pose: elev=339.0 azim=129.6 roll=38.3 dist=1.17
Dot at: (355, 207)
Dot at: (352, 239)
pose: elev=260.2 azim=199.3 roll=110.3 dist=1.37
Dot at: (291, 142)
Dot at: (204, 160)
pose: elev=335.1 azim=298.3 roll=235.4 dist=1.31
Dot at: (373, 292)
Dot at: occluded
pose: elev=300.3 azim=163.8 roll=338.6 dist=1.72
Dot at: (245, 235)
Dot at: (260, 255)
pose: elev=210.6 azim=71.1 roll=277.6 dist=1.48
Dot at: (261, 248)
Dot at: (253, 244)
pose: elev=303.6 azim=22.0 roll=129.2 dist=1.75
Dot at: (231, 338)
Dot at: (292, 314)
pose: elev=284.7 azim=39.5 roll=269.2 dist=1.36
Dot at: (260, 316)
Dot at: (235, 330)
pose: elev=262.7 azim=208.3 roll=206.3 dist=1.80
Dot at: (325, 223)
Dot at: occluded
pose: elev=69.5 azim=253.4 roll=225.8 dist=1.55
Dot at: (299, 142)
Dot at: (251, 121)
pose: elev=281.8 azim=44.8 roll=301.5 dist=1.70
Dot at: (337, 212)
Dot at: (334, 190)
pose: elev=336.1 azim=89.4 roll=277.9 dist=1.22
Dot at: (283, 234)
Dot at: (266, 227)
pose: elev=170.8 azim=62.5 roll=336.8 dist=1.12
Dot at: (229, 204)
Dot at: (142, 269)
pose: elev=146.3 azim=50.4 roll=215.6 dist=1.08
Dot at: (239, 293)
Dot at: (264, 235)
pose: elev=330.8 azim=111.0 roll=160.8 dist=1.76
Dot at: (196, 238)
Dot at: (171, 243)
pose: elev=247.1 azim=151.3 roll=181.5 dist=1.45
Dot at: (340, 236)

⁂

INSTRUCTIONS TO FOLLOW >> Rewrite every line above, swapping each "dist" for "distance" and leaving everything else unchanged.

RESPONSE FOR THIS EXERCISE >>
pose: elev=339.0 azim=129.6 roll=38.3 distance=1.17
Dot at: (355, 207)
Dot at: (352, 239)
pose: elev=260.2 azim=199.3 roll=110.3 distance=1.37
Dot at: (291, 142)
Dot at: (204, 160)
pose: elev=335.1 azim=298.3 roll=235.4 distance=1.31
Dot at: (373, 292)
Dot at: occluded
pose: elev=300.3 azim=163.8 roll=338.6 distance=1.72
Dot at: (245, 235)
Dot at: (260, 255)
pose: elev=210.6 azim=71.1 roll=277.6 distance=1.48
Dot at: (261, 248)
Dot at: (253, 244)
pose: elev=303.6 azim=22.0 roll=129.2 distance=1.75
Dot at: (231, 338)
Dot at: (292, 314)
pose: elev=284.7 azim=39.5 roll=269.2 distance=1.36
Dot at: (260, 316)
Dot at: (235, 330)
pose: elev=262.7 azim=208.3 roll=206.3 distance=1.80
Dot at: (325, 223)
Dot at: occluded
pose: elev=69.5 azim=253.4 roll=225.8 distance=1.55
Dot at: (299, 142)
Dot at: (251, 121)
pose: elev=281.8 azim=44.8 roll=301.5 distance=1.70
Dot at: (337, 212)
Dot at: (334, 190)
pose: elev=336.1 azim=89.4 roll=277.9 distance=1.22
Dot at: (283, 234)
Dot at: (266, 227)
pose: elev=170.8 azim=62.5 roll=336.8 distance=1.12
Dot at: (229, 204)
Dot at: (142, 269)
pose: elev=146.3 azim=50.4 roll=215.6 distance=1.08
Dot at: (239, 293)
Dot at: (264, 235)
pose: elev=330.8 azim=111.0 roll=160.8 distance=1.76
Dot at: (196, 238)
Dot at: (171, 243)
pose: elev=247.1 azim=151.3 roll=181.5 distance=1.45
Dot at: (340, 236)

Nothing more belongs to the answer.